*** DATASET EXCERPTS
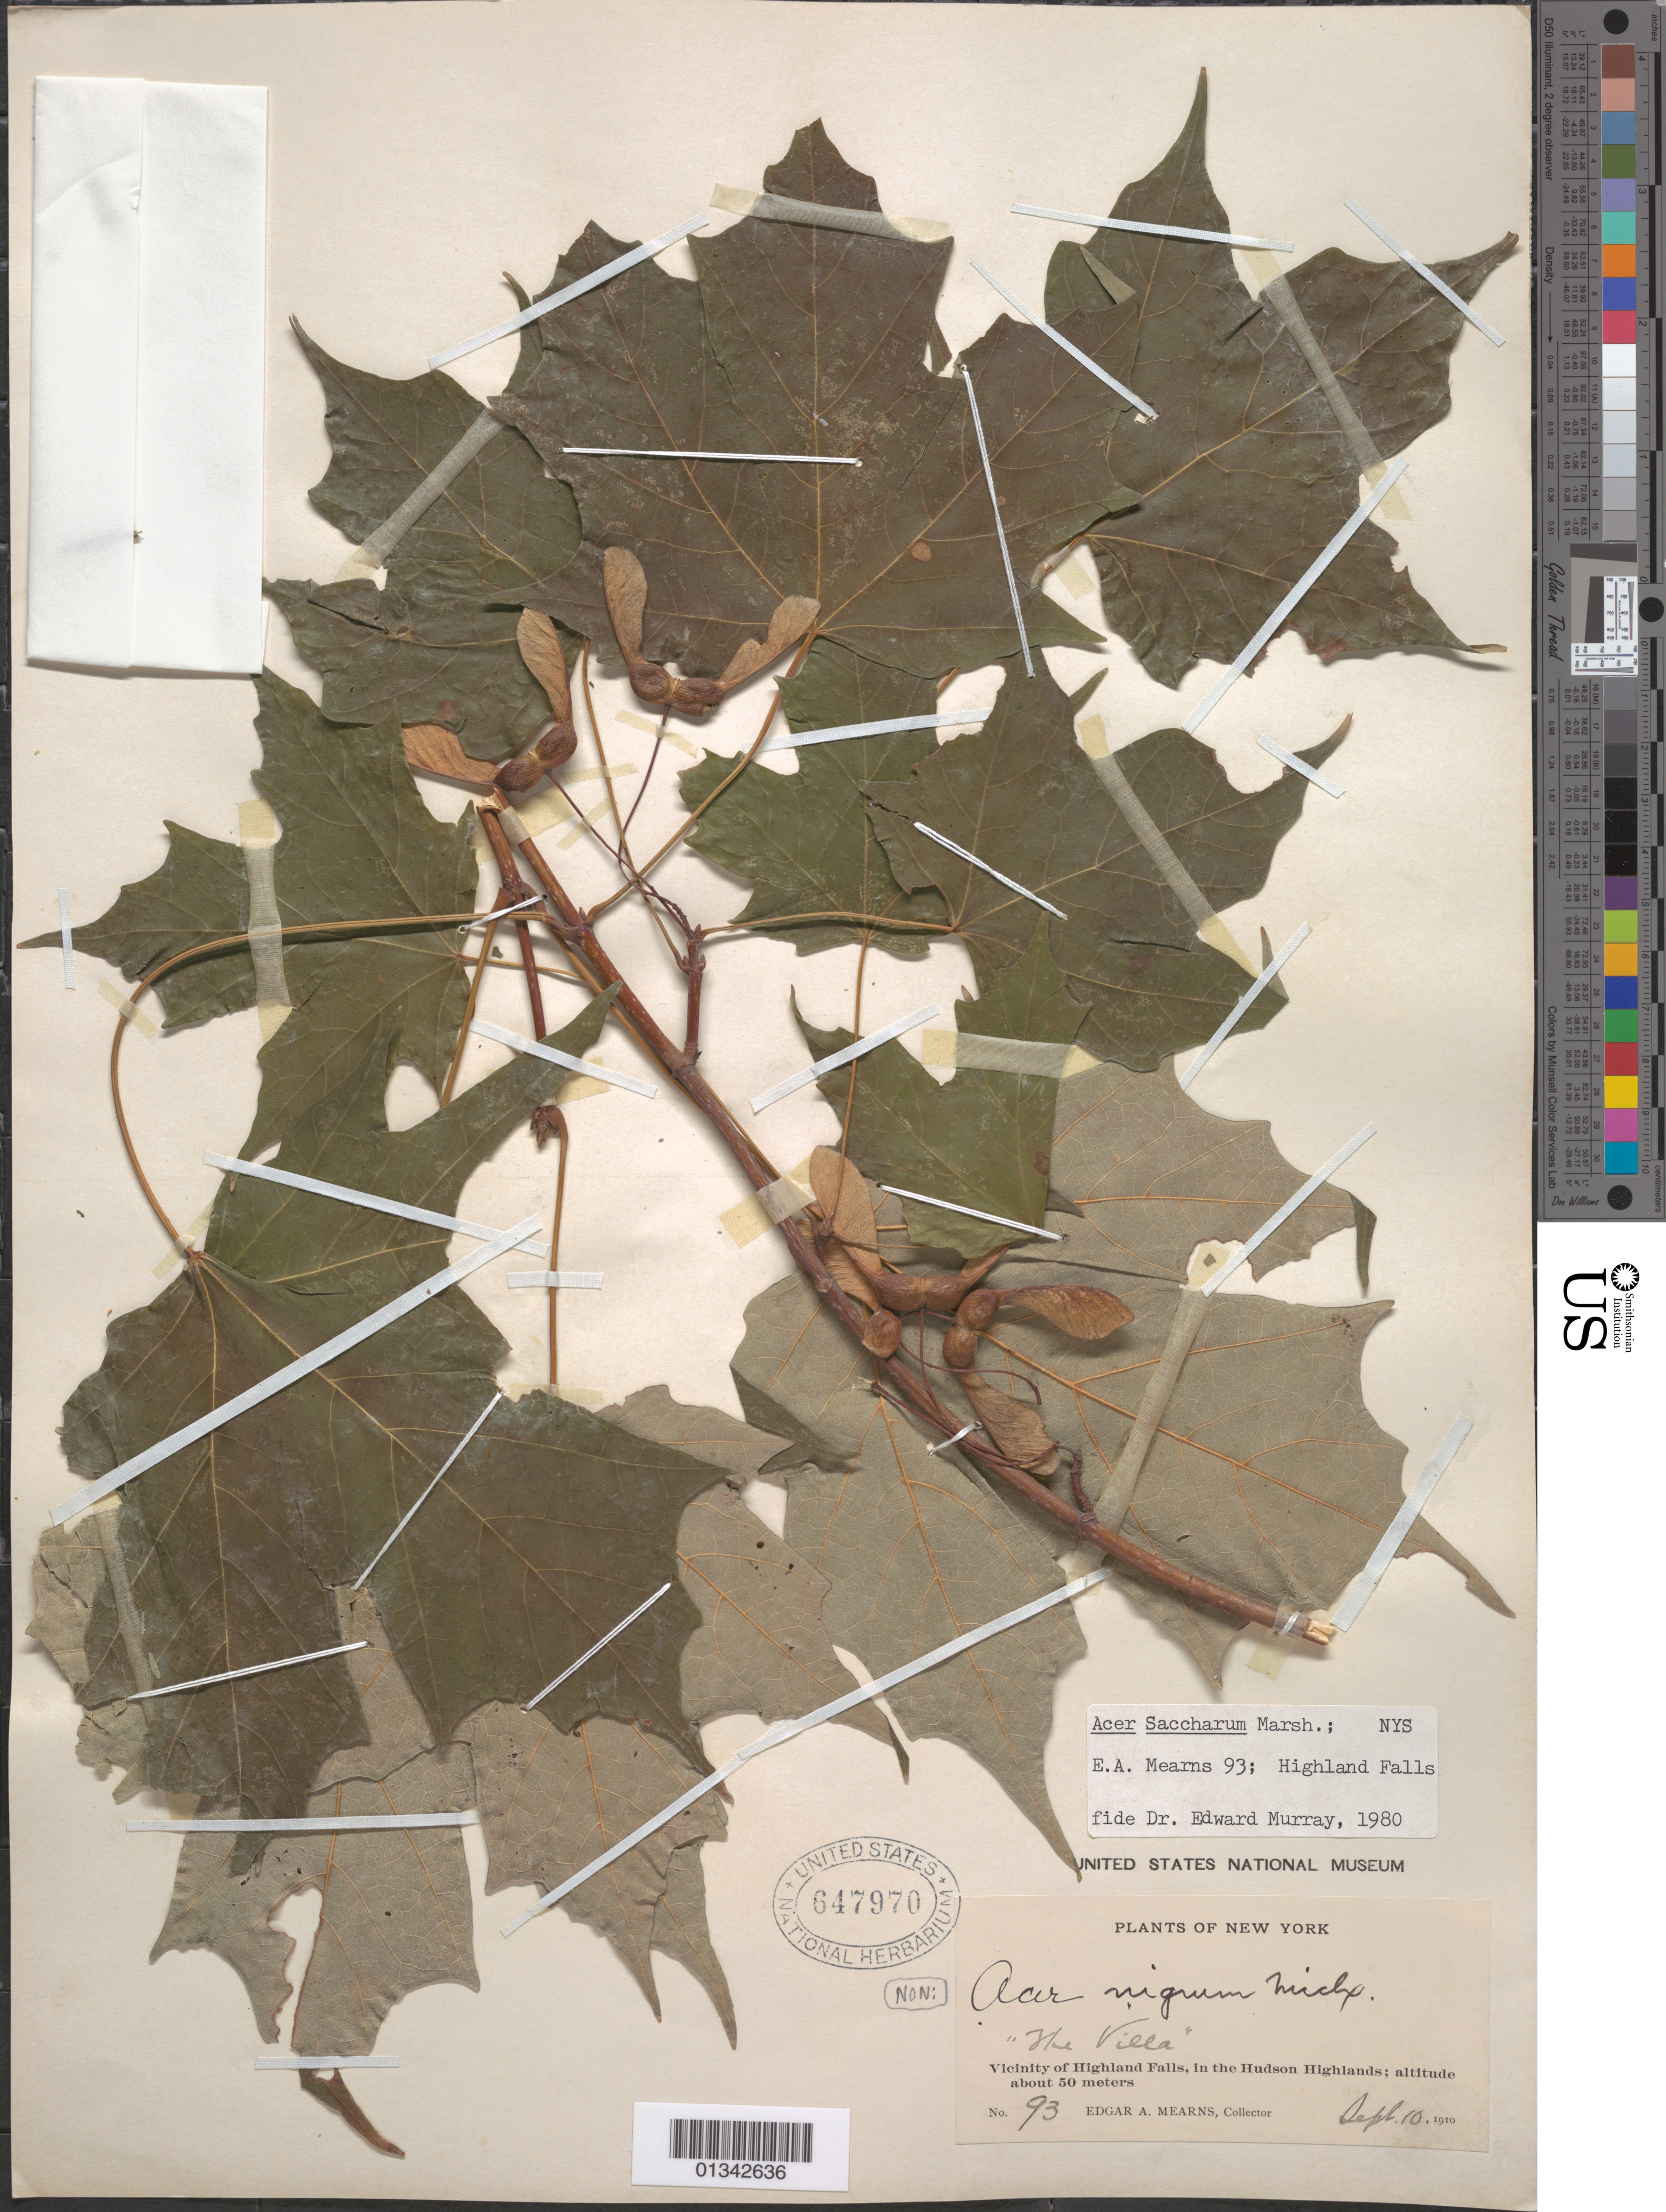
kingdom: Plantae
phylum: Tracheophyta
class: Magnoliopsida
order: Sapindales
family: Sapindaceae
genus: Acer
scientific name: Acer saccharum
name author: Marshall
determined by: Murray, Edward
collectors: E. A. Mearns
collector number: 93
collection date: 1910-09-10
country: United States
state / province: New York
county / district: Orange County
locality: Highland Falls vicinity, in the Hudson Highlands, "The Villa"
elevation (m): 50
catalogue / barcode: US 647970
******
## SET PROBLEM:
Pull every line of the material above and copy it word for word, leaving out the pictures.

## WRITTEN SOLUTION:
kingdom: Plantae
phylum: Tracheophyta
class: Magnoliopsida
order: Sapindales
family: Sapindaceae
genus: Acer
scientific name: Acer saccharum
name author: Marshall
determined by: Murray, Edward
collectors: E. A. Mearns
collector number: 93
collection date: 1910-09-10
country: United States
state / province: New York
county / district: Orange County
locality: Highland Falls vicinity, in the Hudson Highlands, "The Villa"
elevation (m): 50
catalogue / barcode: US 647970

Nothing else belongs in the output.